Österreich bei der EM 2021:Best of Bundesliga

SOCCER - UEFA EURO, EM, Europameisterschaft,Fussball 2020, preview, AUT vs SVK VIENNA,AUSTRIA,06.JUN.21 - SOCCER - UEFA

Führungsspieler: David Alaba.

(Foto: imago images/GEPA pictures)

Vor der Euro wollten die Österreicher nicht zu viel über die Enttäuschung von 2016 reden. Natürlich tun sie es doch. Hoffnung macht zum Auftakt gegen Nordmazedonien der Kader - und vor allem ein Stürmer mit Schmäh.

Von Felix Haselsteiner

"Gestern war gestern, heute ist heute. Wir reden nicht über 2016", sagte Alexander Dragovic bei einer Presserunde am Mittwoch. Dann redete er über 2016.

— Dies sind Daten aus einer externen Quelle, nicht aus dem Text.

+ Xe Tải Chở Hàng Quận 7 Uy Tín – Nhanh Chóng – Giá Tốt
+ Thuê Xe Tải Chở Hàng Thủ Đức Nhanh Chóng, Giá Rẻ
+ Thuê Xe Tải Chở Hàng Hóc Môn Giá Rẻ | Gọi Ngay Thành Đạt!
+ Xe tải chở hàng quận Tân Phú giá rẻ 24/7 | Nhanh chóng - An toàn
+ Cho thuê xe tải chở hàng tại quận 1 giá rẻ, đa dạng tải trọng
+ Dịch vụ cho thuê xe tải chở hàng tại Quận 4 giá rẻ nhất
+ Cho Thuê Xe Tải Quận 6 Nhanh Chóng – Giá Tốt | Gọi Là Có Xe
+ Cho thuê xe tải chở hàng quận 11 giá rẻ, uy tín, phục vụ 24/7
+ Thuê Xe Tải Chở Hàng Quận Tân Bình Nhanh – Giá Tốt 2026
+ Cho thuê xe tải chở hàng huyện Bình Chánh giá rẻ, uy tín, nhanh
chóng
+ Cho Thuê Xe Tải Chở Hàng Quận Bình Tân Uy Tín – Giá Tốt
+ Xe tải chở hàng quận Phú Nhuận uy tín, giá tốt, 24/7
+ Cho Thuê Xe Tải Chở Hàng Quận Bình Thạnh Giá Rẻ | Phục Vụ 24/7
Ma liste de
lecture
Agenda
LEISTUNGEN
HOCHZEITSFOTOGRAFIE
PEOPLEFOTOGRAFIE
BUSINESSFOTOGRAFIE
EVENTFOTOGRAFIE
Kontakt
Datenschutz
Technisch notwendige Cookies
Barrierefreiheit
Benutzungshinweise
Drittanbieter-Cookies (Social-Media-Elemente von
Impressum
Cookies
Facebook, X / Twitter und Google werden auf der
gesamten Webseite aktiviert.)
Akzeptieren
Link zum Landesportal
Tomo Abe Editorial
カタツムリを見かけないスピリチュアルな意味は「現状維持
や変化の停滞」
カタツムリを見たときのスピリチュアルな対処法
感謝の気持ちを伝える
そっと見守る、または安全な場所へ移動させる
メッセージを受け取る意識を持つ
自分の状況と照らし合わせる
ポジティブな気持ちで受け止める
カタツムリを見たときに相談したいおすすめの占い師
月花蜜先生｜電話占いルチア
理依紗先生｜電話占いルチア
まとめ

"Verkackt" habe man damals, bei der Europameisterschaft in Frankreich, der ersten, für die sich Österreich sportlich qualifiziert hatte. Man habe etwas gutzumachen, sagte Dragovic. "Wir haben uns zu viel Druck gemacht, wir wollten zu viel." So geht die Analyse der EM, über die man nicht reden möchte, dann aber doch recht viel redet. Und die beim Innenverteidiger Dragovic wohl auch deshalb so präsent ist, weil er in gewisser Weise zum Sinnbild des Misserfolgs wurde: Beim ersten Spiel gegen Ungarn (0:2) sah Dragovic nach 66 Minuten die rote Karte. Beim 0:0 gegen Portugal fehlte er gesperrt. Und als es im letzten Spiel gegen Island ums Weiterkommen ging, verschoss Dragovic einen Elfmeter. Verkackt eben.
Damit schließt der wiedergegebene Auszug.